The chauffeur realized this as well as any one, and he was pulling with all his strength on the emergency brake lever.
"I've got to stop her!" he panted through his clenched teeth. "I've got to stop her!"
Ruth and Alice were in a frenzy of fear now, and Paul, standing up in the swaying auto, and holding to the back of the front seat, was trying desperately to think of some plan whereby he could save the girls.
The car was now at the turn. Now it was beyond the marking stone specified by Mr. Pertell.
"They'll go over the cliff!" shouted Mr. Sneed, who was to take part in the play later.

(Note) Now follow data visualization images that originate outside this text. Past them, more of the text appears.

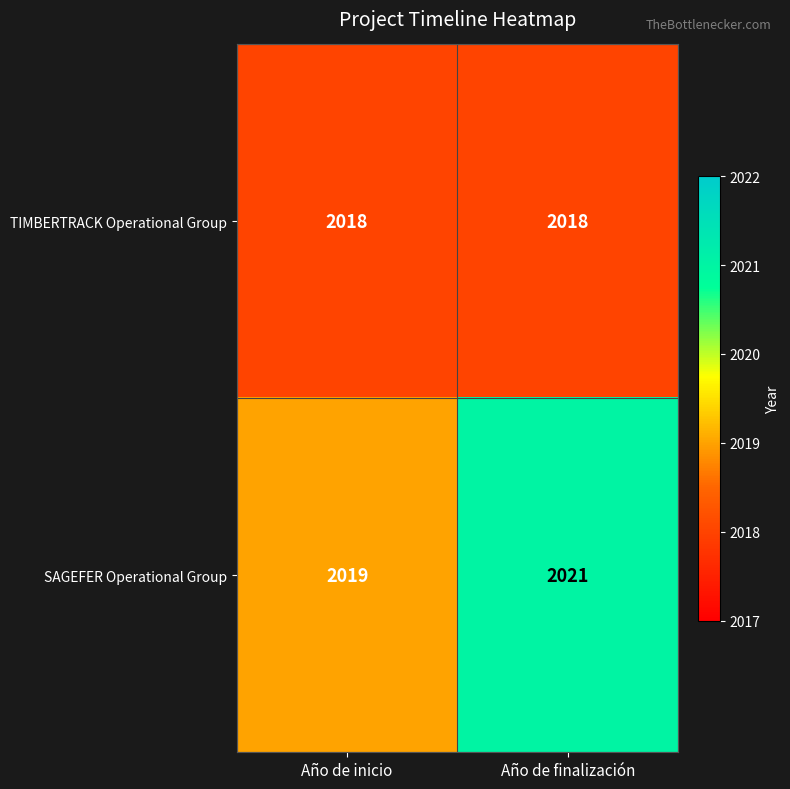

Which series has the largest total across all categories?

SAGEFER Operational Group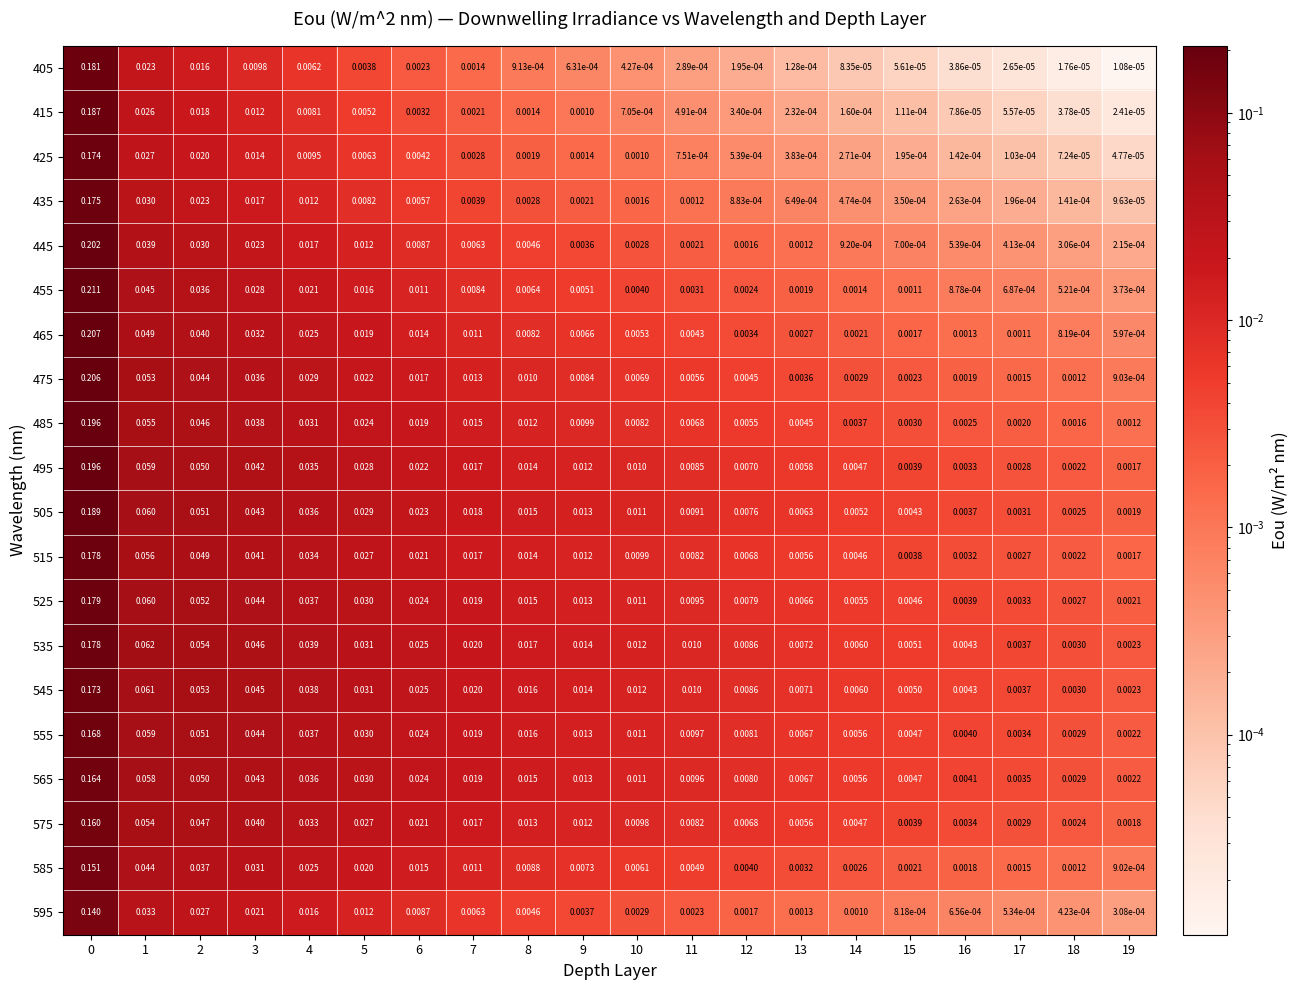

Reading right to left, transcribe all the data shown in this chart.

405: 19=0.0	18=0.0	17=0.0	16=0.0	15=0.0	14=0.0	13=0.0	12=0.0	11=0.0	10=0.0	9=0.0	8=0.0	7=0.0	6=0.0	5=0.0	4=0.0	3=0.0	2=0.0	1=0.0	0=0.2
415: 19=0.0	18=0.0	17=0.0	16=0.0	15=0.0	14=0.0	13=0.0	12=0.0	11=0.0	10=0.0	9=0.0	8=0.0	7=0.0	6=0.0	5=0.0	4=0.0	3=0.0	2=0.0	1=0.0	0=0.2
425: 19=0.0	18=0.0	17=0.0	16=0.0	15=0.0	14=0.0	13=0.0	12=0.0	11=0.0	10=0.0	9=0.0	8=0.0	7=0.0	6=0.0	5=0.0	4=0.0	3=0.0	2=0.0	1=0.0	0=0.2
435: 19=0.0	18=0.0	17=0.0	16=0.0	15=0.0	14=0.0	13=0.0	12=0.0	11=0.0	10=0.0	9=0.0	8=0.0	7=0.0	6=0.0	5=0.0	4=0.0	3=0.0	2=0.0	1=0.0	0=0.2
445: 19=0.0	18=0.0	17=0.0	16=0.0	15=0.0	14=0.0	13=0.0	12=0.0	11=0.0	10=0.0	9=0.0	8=0.0	7=0.0	6=0.0	5=0.0	4=0.0	3=0.0	2=0.0	1=0.0	0=0.2
455: 19=0.0	18=0.0	17=0.0	16=0.0	15=0.0	14=0.0	13=0.0	12=0.0	11=0.0	10=0.0	9=0.0	8=0.0	7=0.0	6=0.0	5=0.0	4=0.0	3=0.0	2=0.0	1=0.0	0=0.2
465: 19=0.0	18=0.0	17=0.0	16=0.0	15=0.0	14=0.0	13=0.0	12=0.0	11=0.0	10=0.0	9=0.0	8=0.0	7=0.0	6=0.0	5=0.0	4=0.0	3=0.0	2=0.0	1=0.0	0=0.2
475: 19=0.0	18=0.0	17=0.0	16=0.0	15=0.0	14=0.0	13=0.0	12=0.0	11=0.0	10=0.0	9=0.0	8=0.0	7=0.0	6=0.0	5=0.0	4=0.0	3=0.0	2=0.0	1=0.1	0=0.2
485: 19=0.0	18=0.0	17=0.0	16=0.0	15=0.0	14=0.0	13=0.0	12=0.0	11=0.0	10=0.0	9=0.0	8=0.0	7=0.0	6=0.0	5=0.0	4=0.0	3=0.0	2=0.0	1=0.1	0=0.2
495: 19=0.0	18=0.0	17=0.0	16=0.0	15=0.0	14=0.0	13=0.0	12=0.0	11=0.0	10=0.0	9=0.0	8=0.0	7=0.0	6=0.0	5=0.0	4=0.0	3=0.0	2=0.1	1=0.1	0=0.2
505: 19=0.0	18=0.0	17=0.0	16=0.0	15=0.0	14=0.0	13=0.0	12=0.0	11=0.0	10=0.0	9=0.0	8=0.0	7=0.0	6=0.0	5=0.0	4=0.0	3=0.0	2=0.1	1=0.1	0=0.2
515: 19=0.0	18=0.0	17=0.0	16=0.0	15=0.0	14=0.0	13=0.0	12=0.0	11=0.0	10=0.0	9=0.0	8=0.0	7=0.0	6=0.0	5=0.0	4=0.0	3=0.0	2=0.0	1=0.1	0=0.2
525: 19=0.0	18=0.0	17=0.0	16=0.0	15=0.0	14=0.0	13=0.0	12=0.0	11=0.0	10=0.0	9=0.0	8=0.0	7=0.0	6=0.0	5=0.0	4=0.0	3=0.0	2=0.1	1=0.1	0=0.2
535: 19=0.0	18=0.0	17=0.0	16=0.0	15=0.0	14=0.0	13=0.0	12=0.0	11=0.0	10=0.0	9=0.0	8=0.0	7=0.0	6=0.0	5=0.0	4=0.0	3=0.0	2=0.1	1=0.1	0=0.2
545: 19=0.0	18=0.0	17=0.0	16=0.0	15=0.0	14=0.0	13=0.0	12=0.0	11=0.0	10=0.0	9=0.0	8=0.0	7=0.0	6=0.0	5=0.0	4=0.0	3=0.0	2=0.1	1=0.1	0=0.2
555: 19=0.0	18=0.0	17=0.0	16=0.0	15=0.0	14=0.0	13=0.0	12=0.0	11=0.0	10=0.0	9=0.0	8=0.0	7=0.0	6=0.0	5=0.0	4=0.0	3=0.0	2=0.1	1=0.1	0=0.2
565: 19=0.0	18=0.0	17=0.0	16=0.0	15=0.0	14=0.0	13=0.0	12=0.0	11=0.0	10=0.0	9=0.0	8=0.0	7=0.0	6=0.0	5=0.0	4=0.0	3=0.0	2=0.1	1=0.1	0=0.2
575: 19=0.0	18=0.0	17=0.0	16=0.0	15=0.0	14=0.0	13=0.0	12=0.0	11=0.0	10=0.0	9=0.0	8=0.0	7=0.0	6=0.0	5=0.0	4=0.0	3=0.0	2=0.0	1=0.1	0=0.2
585: 19=0.0	18=0.0	17=0.0	16=0.0	15=0.0	14=0.0	13=0.0	12=0.0	11=0.0	10=0.0	9=0.0	8=0.0	7=0.0	6=0.0	5=0.0	4=0.0	3=0.0	2=0.0	1=0.0	0=0.2
595: 19=0.0	18=0.0	17=0.0	16=0.0	15=0.0	14=0.0	13=0.0	12=0.0	11=0.0	10=0.0	9=0.0	8=0.0	7=0.0	6=0.0	5=0.0	4=0.0	3=0.0	2=0.0	1=0.0	0=0.1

Mr. Pertell rushed forward as though he would halt the auto by getting in front and pushing it back, and for one wild moment it looked as though there would be a veritable tragedy. But with a last desperate pull on the brake lever, while the metal bands shrilly protested against such strenuous work, the car came to a slow stop.
And so near was it to the fence railing off the descent over the cliff—which fence was, later, to be crashed into by the make-believe auto—so near was the girls' car to this fence that the front wheels bent one of the rails.
"A close call!" said Russ, and his voice was unsteady as he stepped away from the camera.
Ruth and Alice were pale, and Paul, too, had lost some of his color. But it was Alice who first relieved the strain of the situation.
"A miss is as good as a mile," she said, and tried to laugh, but it was not easy.